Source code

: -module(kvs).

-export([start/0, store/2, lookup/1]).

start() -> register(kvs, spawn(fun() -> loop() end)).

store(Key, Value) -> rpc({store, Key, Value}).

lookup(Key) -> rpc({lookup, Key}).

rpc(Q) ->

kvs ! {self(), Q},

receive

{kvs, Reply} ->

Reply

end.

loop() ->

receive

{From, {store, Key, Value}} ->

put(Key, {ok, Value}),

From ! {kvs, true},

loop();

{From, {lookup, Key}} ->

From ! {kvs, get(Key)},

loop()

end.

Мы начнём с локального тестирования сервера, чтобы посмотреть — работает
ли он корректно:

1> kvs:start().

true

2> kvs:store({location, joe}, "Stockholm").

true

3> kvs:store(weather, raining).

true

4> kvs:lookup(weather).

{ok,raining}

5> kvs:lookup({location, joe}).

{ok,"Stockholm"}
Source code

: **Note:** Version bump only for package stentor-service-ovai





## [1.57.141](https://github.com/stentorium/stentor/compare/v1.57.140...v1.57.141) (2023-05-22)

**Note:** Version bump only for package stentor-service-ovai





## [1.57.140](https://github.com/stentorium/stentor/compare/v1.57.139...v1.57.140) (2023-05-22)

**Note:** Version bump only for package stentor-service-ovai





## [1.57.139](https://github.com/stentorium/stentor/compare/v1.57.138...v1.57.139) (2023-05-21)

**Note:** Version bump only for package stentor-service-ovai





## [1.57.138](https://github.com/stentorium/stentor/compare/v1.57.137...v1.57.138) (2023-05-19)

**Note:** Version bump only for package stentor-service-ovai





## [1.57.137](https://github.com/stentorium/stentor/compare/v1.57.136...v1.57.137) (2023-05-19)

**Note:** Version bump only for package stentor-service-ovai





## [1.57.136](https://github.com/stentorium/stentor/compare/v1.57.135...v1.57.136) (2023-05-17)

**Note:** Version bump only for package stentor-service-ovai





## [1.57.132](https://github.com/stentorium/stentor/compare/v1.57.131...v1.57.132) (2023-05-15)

____________

Write the data out again. Match it word for word.

▸ Task response:
Source code

: -module(kvs).

-export([start/0, store/2, lookup/1]).

start() -> register(kvs, spawn(fun() -> loop() end)).

store(Key, Value) -> rpc({store, Key, Value}).

lookup(Key) -> rpc({lookup, Key}).

rpc(Q) ->

kvs ! {self(), Q},

receive

{kvs, Reply} ->

Reply

end.

loop() ->

receive

{From, {store, Key, Value}} ->

put(Key, {ok, Value}),

From ! {kvs, true},

loop();

{From, {lookup, Key}} ->

From ! {kvs, get(Key)},

loop()

end.

Мы начнём с локального тестирования сервера, чтобы посмотреть — работает
ли он корректно:

1> kvs:start().

true

2> kvs:store({location, joe}, "Stockholm").

true

3> kvs:store(weather, raining).

true

4> kvs:lookup(weather).

{ok,raining}

5> kvs:lookup({location, joe}).

{ok,"Stockholm"}
Source code

: **Note:** Version bump only for package stentor-service-ovai





## [1.57.141](https://github.com/stentorium/stentor/compare/v1.57.140...v1.57.141) (2023-05-22)

**Note:** Version bump only for package stentor-service-ovai





## [1.57.140](https://github.com/stentorium/stentor/compare/v1.57.139...v1.57.140) (2023-05-22)

**Note:** Version bump only for package stentor-service-ovai





## [1.57.139](https://github.com/stentorium/stentor/compare/v1.57.138...v1.57.139) (2023-05-21)

**Note:** Version bump only for package stentor-service-ovai





## [1.57.138](https://github.com/stentorium/stentor/compare/v1.57.137...v1.57.138) (2023-05-19)

**Note:** Version bump only for package stentor-service-ovai





## [1.57.137](https://github.com/stentorium/stentor/compare/v1.57.136...v1.57.137) (2023-05-19)

**Note:** Version bump only for package stentor-service-ovai





## [1.57.136](https://github.com/stentorium/stentor/compare/v1.57.135...v1.57.136) (2023-05-17)

**Note:** Version bump only for package stentor-service-ovai





## [1.57.132](https://github.com/stentorium/stentor/compare/v1.57.131...v1.57.132) (2023-05-15)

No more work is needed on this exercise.